Letters to the Editor, Opinion

Dec. 6 letters to the editor

Proposed roundabout threatens historic home

Recently there has been publicity about the potential loss of the Hastings farmland where the proposed roundabout would be located. There is another farm and historical home at risk as well.

I live at 27 Kingwood Pike, in a brick home that overlooks the intersection of Dorsey Avenue, Green Bag Road and Kingwood Pike. To Morgantown natives who have lived here over the last 100 years, they may know it as the Anderson farmhouse. My great-great-grandfather purchased the farm in 1900, as an addition to his farm that occupied where the Kennedy Federal Correctional Institute now exists. His son, JD Anderson, of local significance, built his own house and farm buildings around 1920. Now a century later, my young children are the sixth generation to live and experience agriculture on our farm.

Due to unsuitable soil conditions for Green Bag Road at inception in the 1960s and large slips, all structures of the farm were  condemned and razed, with the exception of my home. Now with more proposed soil destabilization and high cut walls on Green Bag Road and Kingwood Pike, our historical home is at risk, and WVDOH may finish the destructive path it started.

To improve vehicle and pedestrian flow, another option needs to be considered as the leading alternative at the Kingwood Pike and Green Bag Road intersection. Center lanes only on Green Bag, with signal arrows allowing protected turns onto Dorsey Avenue and Kingwood Pike would be efficient. Dorsey Avenue and Kingwood Pike do not need added lanes to address traffic flow, which in turn reduces construction costs, reduces property acquisition costs and does not displace any residences.

Roundabouts can be cost-effective, when construction is  new  or large public rights-of-way already exist, but that’s not the case here. In fact, the roundabout could be more dangerous for pedestrian traffic to cross avenues, as drivers may not need to yield or look in both directions as they enter.

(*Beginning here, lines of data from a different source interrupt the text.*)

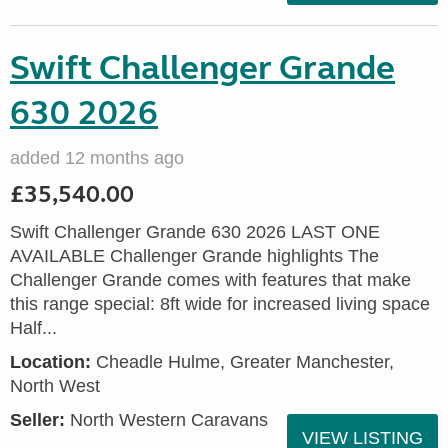
Swift Challenger Grande
630 2026
added 12 months ago
£35,540.00
Swift Challenger Grande 630 2026 LAST ONE
AVAILABLE Challenger Grande highlights The
Challenger Grande comes with features that make
this range special: 8ft wide for increased living space
Half...
Location:
Cheadle Hulme, Greater Manchester,
North West
Seller:
North Western Caravans
VIEW LISTING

I’m asking the community to help support these local farms by contacting our state representatives, or WVDOH in Charleston and demanding a better alternative for everyone.

Garrett Richards
Morgantown

How should a COVID vaccine be distributed?

Whether your political blood runs red or blue, the recent successes of the COVID vaccine program are raising hopes for an end to the COVID-19 pandemic. I believe the vaccines will be distributed and push the disease to its demise.

However, the latest issue of WIRED magazine raises the question of how we can do this fast and most effectively in its article “Who gets the first shot.” They suggest that we target superspreaders, from social butterflies to people who by necessity interact with many other people for more than a few moments.

The CDC is planning how to distribute the vaccines during the early phases when supply is limited and later when there will be plenty of supplies. The key principles are to discourage low-risk people from crowding out the superspreaders and high-risk folks early without putting in so many bureaucratic hurdles that people turned away won’t come back.

What happens first, everyone agrees on. Medical and emergency front line workers get vaccinated first. But the next question is whether to vaccinate the middle age and elderly and those with underlying medical conditions, or to vaccinate  potential superspreaders.

Scientists approach this by assuming people are greedy, whether it’s hoarding toilet paper or vaccines. It’s in the interest of each person to get the vaccine, but it’s in everyone’s interest to slow the spread of COVID. Limits blunt the worst parts of the greed while not dampening motivation.

Putting limits on who gets the vaccine early and scaling back the limits over time to let the highest risk people get the vaccine makes the most sense. First vaccinate medical workers and first responders, then essential workers, then nursing home residents and the elderly. At all points, there will be mismatches between the number of vaccine doses and the number of people seeking the shot but, after the first week, it makes sense to apply the greedy principle and vaccinate everyone who wants one. It is highly likely that the people vaccinated with this approach will be either high-risk or potential superspreaders because they were motivated to come.